Preparation in the new trend does not differ much from the essence of preparation in general, but it places more emphasis on “mental preparation” as the teacher, in this case, is not asked to write down notes about the objectives, the techniques, the procedure, or the various activities his/ her students will have to carry out to achieve the objectives or to measure what they have been taught. Actually, the Teacher’s Book provides the teacher with all this information. For each lesson, the teacher should go through the plan recommended in the Teacher’s Book to have a clear idea about the lesson objectives, the procedure and the activities suggested for practice and evaluation. Then he/ she should start a mental journey where he/ she imagines the situation in the classroom and makes assumptions about what is and is not appropriate. Conscious and careful planning helps teachers to modify the procedure or the activities suggested in the Teacher’s Book until they become more appropriate to their own situation and students’ needs and abilities.


A lesson plan in the new trend is drawn under the following headings:

1- Anticipated problems

Having thoroughly examined the plan recommended in the Teacher’s Book, finished his mental journey and made clear assumptions about what is and is not appropriate, the teacher should then try to anticipate the problems that might arise in the lesson and can inhibit students’ understanding and participation, and write them down under the title “Anticipated problems”. Not only should a teacher identify the problems, but he should also suggest possible solutions to these problems.

2- Modifications and additions to notes in the Teacher’s Book

A teacher might, in some cases, not be convinced with the assumptions made in the Teacher’s Book or might think the procedure or the tasks recommended are not appropriate for his own students. Since the classroom teacher is considered a better judge of the needs of his students than any textbook writer, he may modify these assumptions or tasks or create activities and tasks of his own that are feasible and appropriate to his students’ needs and abilities, ensure students’ active participation and help achieve lesson objectives. Any modifications or additions to the notes in the Teacher’s Book that come under this title should always be made explicit.

3- Teacher’s remarks

The main goal of a lesson is to bring about learning. The problem is how to judge whether learning is in fact taking place. We can usually make a fairly guess, based on our knowledge of the class, the type of activities students were engaged in, and some informal test activities that give feedback on learning.
After giving a lesson, it is important to stop and think whether it was a good one or not, and why. To evaluate lesson effectiveness, a teacher may ask himself these questions:

  • This lesson was good, what was it exactly that made it so?
  • This lesson was unsatisfactory, what could I have done to improve it?

The main purpose behind this is to have a basis for better performance and experience.

In the section entitled “Teacher’s Remarks”, the teacher has to write a brief evaluation of his performance, his students’ performance as well as evaluation of lesson effectiveness and to what extent the objectives of the lesson have been achieved.
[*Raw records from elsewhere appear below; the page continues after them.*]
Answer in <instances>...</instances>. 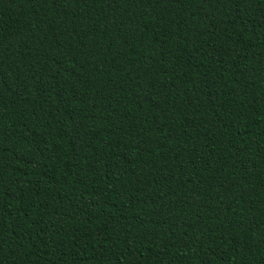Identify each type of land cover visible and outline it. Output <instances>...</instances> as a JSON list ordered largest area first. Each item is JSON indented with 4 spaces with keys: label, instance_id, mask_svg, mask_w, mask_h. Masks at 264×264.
<instances>
[{
    "label": "trees",
    "instance_id": "obj_1",
    "mask_svg": "<svg viewBox=\"0 0 264 264\" xmlns=\"http://www.w3.org/2000/svg\"><path fill=\"white\" fill-rule=\"evenodd\" d=\"M0 264H264V0H0Z\"/></svg>",
    "mask_w": 264,
    "mask_h": 264
}]
</instances>
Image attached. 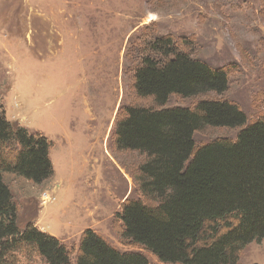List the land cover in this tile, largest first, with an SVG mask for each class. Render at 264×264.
Segmentation results:
<instances>
[{
    "label": "rangeland",
    "instance_id": "obj_1",
    "mask_svg": "<svg viewBox=\"0 0 264 264\" xmlns=\"http://www.w3.org/2000/svg\"><path fill=\"white\" fill-rule=\"evenodd\" d=\"M158 37L228 74L221 95L171 96L162 108L227 101L247 124L264 118V0H0V104L13 128L47 138L54 172L39 186L12 175L4 182L19 225L58 239L71 264L86 229L119 252L165 264L122 237V204L149 201L136 183L144 157L113 144L125 107L159 108L133 89L134 70ZM239 131L205 128L194 143L233 141ZM239 262L264 264V240L242 250ZM6 264L41 263L26 252Z\"/></svg>",
    "mask_w": 264,
    "mask_h": 264
},
{
    "label": "trees",
    "instance_id": "obj_2",
    "mask_svg": "<svg viewBox=\"0 0 264 264\" xmlns=\"http://www.w3.org/2000/svg\"><path fill=\"white\" fill-rule=\"evenodd\" d=\"M133 73V89L159 108L127 106L116 121L117 151L144 157L136 178L141 200L122 204L116 217L122 237L165 264H240V252L264 240V118L247 124L233 103L206 100L193 108H162L182 99L227 90L228 74L188 53L170 37L148 43ZM205 128H239L232 140L196 147ZM51 144L40 133L13 128L0 104V264L13 254L32 253L41 264H71L58 239L35 224L18 222L5 175L39 186L53 176ZM224 225L219 231V224ZM74 264H149L138 253H122L90 229L84 230Z\"/></svg>",
    "mask_w": 264,
    "mask_h": 264
},
{
    "label": "bare ground",
    "instance_id": "obj_3",
    "mask_svg": "<svg viewBox=\"0 0 264 264\" xmlns=\"http://www.w3.org/2000/svg\"><path fill=\"white\" fill-rule=\"evenodd\" d=\"M129 39H130V37L122 38V39H120V42H121V43H123V42H128ZM121 43H120V44H121ZM116 67H117V66H116Z\"/></svg>",
    "mask_w": 264,
    "mask_h": 264
}]
</instances>
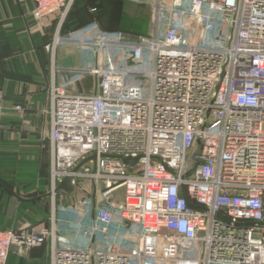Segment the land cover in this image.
Segmentation results:
<instances>
[{"label":"built area","instance_id":"obj_1","mask_svg":"<svg viewBox=\"0 0 264 264\" xmlns=\"http://www.w3.org/2000/svg\"><path fill=\"white\" fill-rule=\"evenodd\" d=\"M73 1L33 0L36 22L55 21L52 207L47 225L0 229V264L45 243L50 264H264V0H155L149 35L63 32ZM70 43L94 61L57 68Z\"/></svg>","mask_w":264,"mask_h":264},{"label":"crops","instance_id":"obj_2","mask_svg":"<svg viewBox=\"0 0 264 264\" xmlns=\"http://www.w3.org/2000/svg\"><path fill=\"white\" fill-rule=\"evenodd\" d=\"M146 1L151 3V21L149 22L145 21V16L143 18L136 10L127 14L126 5L129 4L127 0H100L99 4L95 6L90 5L88 0H80L69 12L62 31H70L77 23L89 20L92 15L90 9L97 6L95 16L102 29L122 30L135 35H149L155 0ZM33 7V0H0V92L2 94L0 98V145L3 142V133L7 129H11L14 124H29L31 133L36 137L48 132V116L43 112V109L48 106L51 56L46 51L45 46L52 39L55 21L48 23L45 21L40 25L32 17ZM92 61H94V56L91 50L82 48L77 44H59L54 52V65L57 68L75 67L92 63ZM62 75L64 73L60 70L56 71L54 78L56 84L61 83ZM90 81L92 83L91 77ZM91 83L87 87L85 83L80 81L75 84L74 89L85 91L86 87L90 89ZM18 104L22 106L20 111L14 108ZM47 158L48 162L49 148H47ZM47 174L49 175V171ZM0 186L5 185L0 182ZM46 186L48 187V180ZM7 187H4L7 191L6 194L10 192L18 203L28 200L13 190L10 191ZM66 193L69 194V192ZM0 194L1 196L4 195L1 192ZM45 198H48V191L46 194L29 201L34 203L37 199L41 201ZM70 201V196L64 194L62 202L68 203ZM18 203L16 202L15 206ZM44 214V218H37L34 221L25 219L26 214H21L20 218L13 215L10 222L7 220V226H10L8 228H17L19 222V226L25 223L47 225L50 207L49 210L46 209ZM0 215L2 218H7L6 213ZM71 217L74 218V215H63V218ZM68 233L70 237H74L73 232ZM18 255L16 249L12 248L7 264H22L25 258L22 260ZM46 260L50 264L48 243L29 250L28 264H46Z\"/></svg>","mask_w":264,"mask_h":264},{"label":"rangeland","instance_id":"obj_3","mask_svg":"<svg viewBox=\"0 0 264 264\" xmlns=\"http://www.w3.org/2000/svg\"><path fill=\"white\" fill-rule=\"evenodd\" d=\"M78 1L80 0L73 1L70 11ZM127 1L129 3L126 5V10L128 11L127 14H129V12H135L136 10L142 17L145 16V21H151L150 1ZM160 1L161 4L166 8L170 0ZM88 2L90 5L95 6L99 4L100 0H88ZM165 17L166 12H161V22L166 20ZM69 77L70 75L64 74L61 76V81L69 80L70 82ZM83 79L84 80H82V82L85 83L86 86L90 85V76H85ZM87 87L85 91L88 90ZM30 127L31 126L29 124L25 123H18L16 125L14 124L11 129H7L2 135L3 142L2 145H0V182L11 188L18 195L28 199L27 201L18 203L17 199L14 196H11L12 194H10V192L6 194V189L0 186V192L4 194L2 196L0 194V214L6 213L7 215V218H2L0 215V229L2 230L6 228L10 229L8 228L10 226H7V223L10 222V218L13 215L14 217L16 216L17 218H20L21 214H26L25 219L28 221H34L37 218H44V213L46 209L49 210V207L51 211L52 206L48 198V200L45 198L41 201L37 199L34 203L30 202L34 198L47 193V173L49 171V161L47 162L48 141L46 139V133H42L41 136L38 135L36 137L31 133ZM16 202L18 204L15 206ZM14 212L16 213L14 214ZM64 214L65 213L58 212V217L63 218ZM17 225V227H19L20 222L17 223ZM44 250L46 252V249ZM28 253L29 251L24 254L18 253V256H20L22 260L25 258V261H22V264H28ZM46 262V264H48V260H46Z\"/></svg>","mask_w":264,"mask_h":264},{"label":"water","instance_id":"obj_4","mask_svg":"<svg viewBox=\"0 0 264 264\" xmlns=\"http://www.w3.org/2000/svg\"><path fill=\"white\" fill-rule=\"evenodd\" d=\"M94 156H92L93 158ZM124 162L126 163H134L136 159H130V158H123ZM82 163V162H81ZM79 166V165H78ZM77 166V167H78ZM57 190H64L66 192H70L72 190V186L70 184L69 178L65 177L57 186ZM16 249V247H13Z\"/></svg>","mask_w":264,"mask_h":264},{"label":"trees","instance_id":"obj_5","mask_svg":"<svg viewBox=\"0 0 264 264\" xmlns=\"http://www.w3.org/2000/svg\"><path fill=\"white\" fill-rule=\"evenodd\" d=\"M94 9H95V11H93L92 10V8L90 9V11H91V13H92V15H91V17H90V19L89 20H87V21H84V22H79V23H77L76 25H74L73 26V28L71 29V30H74V29H77V28H80V27H82V26H84V25H86V24H88V23H91V22H94V21H96L97 23H98V20H97V18H96V16H95V13H96V7H93ZM63 27H64V24H63V26H62V30H63ZM63 32H65V31H63ZM3 187H6V186H3ZM10 191H12V189L11 188H9V187H7Z\"/></svg>","mask_w":264,"mask_h":264}]
</instances>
The teacher may also write, in this section, about the problems which arise spontaneously during lessons and which he did not think of as anticipated problems.

The following criteria could be very useful in evaluating lesson effectiveness:

  1. The class seemed to be learning the material well.
  2. The learners were attentive, responsive and active all the time.
  3. The learners enjoyed the lesson. They were motivated.
  4. The lesson went according to plan.
  5. The language taught was used communicatively.
  6. The lesson objectives were achieved to a great extent.

Of course, the teacher can make good use of the above criteria and add more evaluating criteria of his own.

4- Assignment (s)

Here, the teacher assigns the type of tasks to be given as homework. It is supposed that assigned activities should consolidate what has been taught.